А.И.Степанов

Эрос Декарта

 

[Опубликовано в: Вопросы культурологии. №3. 2008. С. 30 - 32.]

 

 

В Европе Нового времени фиксируют разложение патриархального социокультурного комплекса, сопровождаемое, соответственно, эмансипацией, феминизацией. Следы такого процесса различимы и в установке науки начала Нового времени.

Если Средневековье – как в своем религиозном мировоззрении, так и в общественных нормах – отличалось подчеркнутым доминированием мужского начала, то последующие перемены захватили и реальность, и ее символическое отражение. Хотя в светских науках, особенно точных, привходящие кредо обычно остаются за предметными рамками, это не означает их действительного отсутствия. Без определенной сакральной подкладки научное мировоззрение, собственно, не смогло бы превратиться в конкурента религии: ведь полностью разнородные феномены остаются взаимно индифферентными. Восходящая наука, напротив, исторически скоро предъявила претензии не только на разум людей, но и души, включая их «просвещение», т.е. сделала заявку на статус духовный. Классический рационализм, подобно прочим течениям, не свободен от эмоционально-психических импликаций, мифологической подосновы. Для начала обратимся к Декарту, его учению о двух субстанциях (мыслительной и протяженной) и аналитической геометрии. Что стоит за связью этих интеллектуальных продуктов?

Античность проводила резкую грань между арифметикой и геометрией, полагая первую более ноуменальной (по Филолаю, «все, что познается, имеет число, ибо невозможно ни понять ничего, ни познать без него», «истина свойственна и прирождена роду числа»), тогда как геометрические объекты двойственны по природе, поскольку в них присутствуют и чувственные начала (зрительные, тактильные, воображение…). Оттого пифагорейцы, Платон ставили арифметику выше геометрии. Картезианские мышление и протяженность, в свою очередь, перекликаются с арифметикой (алгеброй) и геометрией, сочлененных в составе аналитической геометрии.

_Изучите материал_.
a – Перечислите всех людей, названных по имени в тексте о Декарте, не считая автора.
b – Выпишите из листинга все строки, в которых встречается слово "blue".
Текст о Декарте и листинг взяты из разных источников.

_Входные данные_.
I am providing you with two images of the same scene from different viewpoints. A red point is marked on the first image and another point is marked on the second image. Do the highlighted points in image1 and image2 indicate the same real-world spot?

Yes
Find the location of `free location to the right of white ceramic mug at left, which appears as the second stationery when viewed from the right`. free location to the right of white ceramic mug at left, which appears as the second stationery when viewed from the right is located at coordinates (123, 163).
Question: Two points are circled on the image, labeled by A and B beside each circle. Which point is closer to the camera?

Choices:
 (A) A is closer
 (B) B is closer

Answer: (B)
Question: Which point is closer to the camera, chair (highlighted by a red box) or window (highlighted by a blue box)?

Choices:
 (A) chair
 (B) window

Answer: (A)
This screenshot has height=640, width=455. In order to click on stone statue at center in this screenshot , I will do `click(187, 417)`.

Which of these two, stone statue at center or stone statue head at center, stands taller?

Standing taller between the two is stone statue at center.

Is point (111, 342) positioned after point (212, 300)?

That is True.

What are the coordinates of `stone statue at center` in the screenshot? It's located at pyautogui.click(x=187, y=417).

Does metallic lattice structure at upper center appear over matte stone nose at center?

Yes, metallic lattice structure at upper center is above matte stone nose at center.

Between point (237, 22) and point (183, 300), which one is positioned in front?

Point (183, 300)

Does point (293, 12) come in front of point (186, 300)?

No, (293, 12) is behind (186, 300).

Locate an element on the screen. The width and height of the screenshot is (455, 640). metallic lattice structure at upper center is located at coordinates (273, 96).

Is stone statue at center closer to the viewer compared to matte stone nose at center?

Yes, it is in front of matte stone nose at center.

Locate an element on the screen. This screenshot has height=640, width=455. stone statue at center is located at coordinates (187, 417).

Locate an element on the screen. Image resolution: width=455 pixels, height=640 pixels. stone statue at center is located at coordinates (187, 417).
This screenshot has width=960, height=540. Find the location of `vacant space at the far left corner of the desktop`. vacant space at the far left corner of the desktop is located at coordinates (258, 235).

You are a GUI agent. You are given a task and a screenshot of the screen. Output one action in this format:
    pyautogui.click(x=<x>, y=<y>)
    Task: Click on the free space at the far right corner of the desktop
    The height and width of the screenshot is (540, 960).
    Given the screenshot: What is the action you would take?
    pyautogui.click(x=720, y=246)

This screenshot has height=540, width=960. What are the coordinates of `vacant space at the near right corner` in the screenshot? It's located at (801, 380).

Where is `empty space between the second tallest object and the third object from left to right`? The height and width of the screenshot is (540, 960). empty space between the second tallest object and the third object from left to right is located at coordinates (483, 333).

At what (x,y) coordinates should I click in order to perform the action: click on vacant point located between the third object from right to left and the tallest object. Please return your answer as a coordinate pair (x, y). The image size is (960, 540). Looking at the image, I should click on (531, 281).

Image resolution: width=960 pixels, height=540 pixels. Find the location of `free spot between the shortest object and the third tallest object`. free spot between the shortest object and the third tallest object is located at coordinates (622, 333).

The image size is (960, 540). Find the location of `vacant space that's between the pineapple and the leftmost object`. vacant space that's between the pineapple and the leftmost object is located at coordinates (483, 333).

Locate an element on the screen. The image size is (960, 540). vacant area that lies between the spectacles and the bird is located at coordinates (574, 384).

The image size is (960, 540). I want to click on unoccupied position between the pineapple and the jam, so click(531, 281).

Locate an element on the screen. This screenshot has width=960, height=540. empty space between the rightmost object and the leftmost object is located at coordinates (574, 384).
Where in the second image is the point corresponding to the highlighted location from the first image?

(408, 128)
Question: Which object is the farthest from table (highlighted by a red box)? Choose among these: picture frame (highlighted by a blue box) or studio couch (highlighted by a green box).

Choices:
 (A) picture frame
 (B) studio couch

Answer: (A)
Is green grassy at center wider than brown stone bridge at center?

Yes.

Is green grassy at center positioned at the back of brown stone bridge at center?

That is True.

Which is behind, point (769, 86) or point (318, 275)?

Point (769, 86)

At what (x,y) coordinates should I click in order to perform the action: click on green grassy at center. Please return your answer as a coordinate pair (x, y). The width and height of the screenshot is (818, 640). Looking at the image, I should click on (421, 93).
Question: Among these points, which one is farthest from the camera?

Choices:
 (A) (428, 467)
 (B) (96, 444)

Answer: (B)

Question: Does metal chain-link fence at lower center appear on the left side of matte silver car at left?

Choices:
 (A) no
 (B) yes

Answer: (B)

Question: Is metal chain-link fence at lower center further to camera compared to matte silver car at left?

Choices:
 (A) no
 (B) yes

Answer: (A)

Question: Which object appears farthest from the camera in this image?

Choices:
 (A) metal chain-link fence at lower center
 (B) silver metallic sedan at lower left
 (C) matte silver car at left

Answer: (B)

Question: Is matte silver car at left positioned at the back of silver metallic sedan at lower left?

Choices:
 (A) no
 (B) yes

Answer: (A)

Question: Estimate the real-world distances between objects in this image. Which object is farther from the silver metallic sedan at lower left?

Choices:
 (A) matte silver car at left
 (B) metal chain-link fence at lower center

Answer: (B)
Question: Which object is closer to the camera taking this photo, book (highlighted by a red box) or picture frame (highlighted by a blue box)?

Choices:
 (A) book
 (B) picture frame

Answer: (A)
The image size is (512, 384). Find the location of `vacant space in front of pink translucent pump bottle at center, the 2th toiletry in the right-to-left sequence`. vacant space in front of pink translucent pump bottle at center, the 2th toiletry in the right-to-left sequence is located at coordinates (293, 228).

_Ответы по номерам_.
a – Декарт, Филолай, Платон.

b –
Question: Which point is closer to the camera, chair (highlighted by a red box) or window (highlighted by a blue box)?
Question: Which object is the farthest from table (highlighted by a red box)? Choose among these: picture frame (highlighted by a blue box) or studio couch (highlighted by a green box).
Question: Which object is closer to the camera taking this photo, book (highlighted by a red box) or picture frame (highlighted by a blue box)?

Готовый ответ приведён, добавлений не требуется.